Это очень нравилось Обходчику — можно было додумывать, как она улыбается и как она хмурится.

Имена странно сократились — в какой-то момент он понял, что на земле остался только Обходчик, а Никандрова забыли все. Его прежняя жизнь, его имя и фамилия не пролезли в сеть, остались где-то далеко, как внутри сна, когда человек уже проснулся.

Одна Герда была Гердой.

Они были на связи часами — и в этом бесконечном «Декамероне» истории бежали одна за другой. Когда заканчивал рассказ один, другой перехватывал его эстафету — через год они даже стали одновременно спать — не обращая внимания на часовые пояса.

Но Обходчик и Герда, инвалиды сетевого разговора, вдруг научились входить в закрытый, невидимый остальным режим — Герда нашла прореху в программе диалога и намёками дала понять Обходчику, как можно уединиться.

И вот однажды Герда написала ему паническое письмо.

— Ты знаешь, по-моему, мы говорим с ботами.

— Почему с ботами?

— Ну, с ботами, роботами, прилипалами — неважно. Я тестировала тексты старых разговоров — и это сразу стало понятно. Мы говорим иначе, совсем иначе, чем они.

— А как же?

— Не в том дело, что мы говорим в разном стиле, а в том, как мы меняемся. Я сохраняю все наши разговоры, и, знаешь, что? Ты заметил, что мы говорим всё больше? Для нас ведь нет никого за пределами экранов, но мы с тобой говорим по-разному — а они повторяются. Но это ещё не всё — все они говорят всё естественнее.

— То есть как? Чем лучше?

— Они раньше писали без ошибок, а теперь стали ошибаться — немного, совсем чуть-чуть. Почти как люди. То есть они накапливают память о наших с тобой случайных ошибках и описках. Будто раньше у них был только идеальный словарь, а теперь мы что-то дополнительно записали в него.

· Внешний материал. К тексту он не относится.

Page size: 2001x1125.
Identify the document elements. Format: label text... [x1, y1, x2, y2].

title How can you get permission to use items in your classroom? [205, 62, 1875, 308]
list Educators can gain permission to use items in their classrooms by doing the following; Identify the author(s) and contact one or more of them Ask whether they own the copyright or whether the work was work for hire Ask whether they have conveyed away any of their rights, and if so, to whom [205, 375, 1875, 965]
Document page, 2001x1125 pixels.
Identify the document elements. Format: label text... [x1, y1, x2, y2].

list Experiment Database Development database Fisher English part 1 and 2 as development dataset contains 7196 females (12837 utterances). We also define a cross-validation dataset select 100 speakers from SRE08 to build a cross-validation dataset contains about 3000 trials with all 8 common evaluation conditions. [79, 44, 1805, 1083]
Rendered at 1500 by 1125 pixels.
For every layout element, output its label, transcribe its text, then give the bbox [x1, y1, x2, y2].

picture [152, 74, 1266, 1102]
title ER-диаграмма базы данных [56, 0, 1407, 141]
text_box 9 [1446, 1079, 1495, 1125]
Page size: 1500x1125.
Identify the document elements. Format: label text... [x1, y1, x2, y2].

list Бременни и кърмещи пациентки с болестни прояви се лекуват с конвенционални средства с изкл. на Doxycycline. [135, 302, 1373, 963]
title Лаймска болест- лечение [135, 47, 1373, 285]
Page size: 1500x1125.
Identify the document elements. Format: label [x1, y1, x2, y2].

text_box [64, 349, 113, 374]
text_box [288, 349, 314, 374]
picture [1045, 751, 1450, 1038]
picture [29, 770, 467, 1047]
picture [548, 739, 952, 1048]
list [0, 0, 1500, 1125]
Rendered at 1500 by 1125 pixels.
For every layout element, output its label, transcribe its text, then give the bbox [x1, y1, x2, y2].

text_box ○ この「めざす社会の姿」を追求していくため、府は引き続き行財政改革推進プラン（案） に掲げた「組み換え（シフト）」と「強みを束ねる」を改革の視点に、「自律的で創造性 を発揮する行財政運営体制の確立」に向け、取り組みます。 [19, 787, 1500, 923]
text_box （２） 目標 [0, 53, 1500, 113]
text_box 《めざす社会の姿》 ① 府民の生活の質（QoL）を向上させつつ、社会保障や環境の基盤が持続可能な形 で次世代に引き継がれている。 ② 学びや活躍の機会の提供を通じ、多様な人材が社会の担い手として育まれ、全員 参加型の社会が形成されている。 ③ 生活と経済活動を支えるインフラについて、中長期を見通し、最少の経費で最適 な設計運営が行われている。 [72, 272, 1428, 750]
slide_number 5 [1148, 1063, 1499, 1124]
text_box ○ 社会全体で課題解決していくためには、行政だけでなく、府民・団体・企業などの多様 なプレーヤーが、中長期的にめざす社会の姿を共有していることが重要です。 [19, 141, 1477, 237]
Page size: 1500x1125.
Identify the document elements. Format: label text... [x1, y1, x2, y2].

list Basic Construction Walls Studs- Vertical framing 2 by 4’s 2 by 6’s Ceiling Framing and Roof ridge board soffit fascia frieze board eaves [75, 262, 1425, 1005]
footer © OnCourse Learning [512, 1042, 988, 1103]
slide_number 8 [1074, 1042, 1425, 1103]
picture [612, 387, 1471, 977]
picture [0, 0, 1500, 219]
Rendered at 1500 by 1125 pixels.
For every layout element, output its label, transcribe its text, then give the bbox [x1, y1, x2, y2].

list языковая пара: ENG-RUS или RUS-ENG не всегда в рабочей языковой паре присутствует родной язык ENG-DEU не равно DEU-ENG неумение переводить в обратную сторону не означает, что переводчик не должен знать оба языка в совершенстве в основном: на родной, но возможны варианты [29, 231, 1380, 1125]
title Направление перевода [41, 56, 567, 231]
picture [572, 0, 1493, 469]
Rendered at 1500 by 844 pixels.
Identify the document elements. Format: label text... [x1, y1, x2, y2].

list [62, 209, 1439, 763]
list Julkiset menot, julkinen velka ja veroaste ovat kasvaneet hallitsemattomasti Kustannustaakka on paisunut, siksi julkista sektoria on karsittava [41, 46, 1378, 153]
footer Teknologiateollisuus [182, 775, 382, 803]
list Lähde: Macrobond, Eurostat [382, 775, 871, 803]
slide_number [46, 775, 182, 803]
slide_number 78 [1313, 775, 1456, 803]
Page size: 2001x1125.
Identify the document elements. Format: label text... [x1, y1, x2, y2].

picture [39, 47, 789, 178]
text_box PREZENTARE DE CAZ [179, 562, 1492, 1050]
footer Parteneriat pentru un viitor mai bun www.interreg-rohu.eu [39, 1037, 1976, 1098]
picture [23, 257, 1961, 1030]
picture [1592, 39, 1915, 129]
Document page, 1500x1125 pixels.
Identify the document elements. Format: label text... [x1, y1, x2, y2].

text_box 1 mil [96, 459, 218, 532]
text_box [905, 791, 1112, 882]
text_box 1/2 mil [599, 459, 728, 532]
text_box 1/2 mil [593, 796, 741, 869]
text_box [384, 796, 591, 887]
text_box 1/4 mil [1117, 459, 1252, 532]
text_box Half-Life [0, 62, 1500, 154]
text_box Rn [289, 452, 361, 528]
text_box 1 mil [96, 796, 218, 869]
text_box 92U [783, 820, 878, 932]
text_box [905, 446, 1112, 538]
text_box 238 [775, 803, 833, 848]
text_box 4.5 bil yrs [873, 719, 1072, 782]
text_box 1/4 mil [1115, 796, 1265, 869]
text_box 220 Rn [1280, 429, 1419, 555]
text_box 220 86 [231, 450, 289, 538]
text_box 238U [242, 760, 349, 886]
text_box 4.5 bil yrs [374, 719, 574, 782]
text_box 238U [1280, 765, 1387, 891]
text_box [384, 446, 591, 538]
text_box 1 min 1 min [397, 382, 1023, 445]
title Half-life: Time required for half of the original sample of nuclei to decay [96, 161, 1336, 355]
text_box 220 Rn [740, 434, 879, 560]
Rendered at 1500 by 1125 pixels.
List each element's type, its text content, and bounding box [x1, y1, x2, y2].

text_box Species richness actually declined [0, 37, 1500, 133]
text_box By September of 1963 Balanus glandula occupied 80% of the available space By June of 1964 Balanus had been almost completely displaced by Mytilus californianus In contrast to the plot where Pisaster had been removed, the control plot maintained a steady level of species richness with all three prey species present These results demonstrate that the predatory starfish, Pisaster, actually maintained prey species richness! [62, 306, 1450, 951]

— И что? Это мистификация?

— Не обязательно мистификация — это просто бот, программа, отвечающая на вопросы. И она обучается — берёт и у тебя и у меня какие-то обороты речи.

— Да кому это нужно?

— Да никому. Просто в сети были несколько ботов, и вот, оставшись без хозяев, они реагируют на нас. Они питаются тобой и мной, как электричеством.

Обходчик тогда долго не мог примириться с этой новостью. Стояла жара, с холмов к станции ветер приносил запах сухого ковыля, знойного высыхания трав. Но Обходчик не чувствовал запахов, не страдал от жары — его бил озноб.

Человечество ссохлось, как старое яблоко, сжалось до двух людей, что стучали по клавишам, не зная, как звучит голос друг друга.

Он не подал виду, что знает тайну.

Всё так же выходил на связь с Доктором и Близнецами, нервничал, когда Старик опаздывал или спал.